Before she began her career staging homes, “speed-decorator” Jill Vegas worked in advertising. And that was a valuable experience, because when you’re selling your home, you should treat it just like a treatment for a thirty-second commercial.
I asked Jill, who’s been home staging for nearly a decade in Manhattan (she’s great at arranging outdoor Fall colors, too, btw), how she uses her advertising background to coach her clients to rethink their property to get a better price. I think she’s got some great and useful insights.
“The one thing I tell clients, which relates to advertising, is, ‘What’s your opening frame?’ which translates into the environment I was doing in advertising—the retail experience. When someone walks in the door of your home, are they going to feel seduction and want to buy into a lifestyle and make a purchase, or not? Where are people going to look? It’s about really curating what that experience would be like for a consumer.”

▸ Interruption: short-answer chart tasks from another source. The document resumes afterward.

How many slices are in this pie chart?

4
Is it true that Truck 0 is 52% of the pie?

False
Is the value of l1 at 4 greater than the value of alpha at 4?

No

“Uplighting in dark corners will create drama and bring lightness to a room that used to be dark.” — Jill Vegas
One of the first things you should be thinking about is lighting.
“There are three key parts to lighting,” Jill told me. “If you’re using only overhead light, that can be really harsh and make a room feel vacuous. I like to have another light source, at table-lamp height. The beauty of that source of lighting is that it really traps a romantic glow on a room. Also, I suggest installing sconces; they do a gorgeous job of diffusing the light upwards, casting a warm light at eye level, highlighting crown molding and ceiling molding, and it’s really dramatic.
“The other source of light that’s really important is some sort of uplighting in dark corners, and that will also create drama and bring lightness to a room that used to be dark. You don’t want to people to see that—it’s more of a hidden light, something you can put behind a sofa or behind a chair. You don’t see it but it’s a source of light.”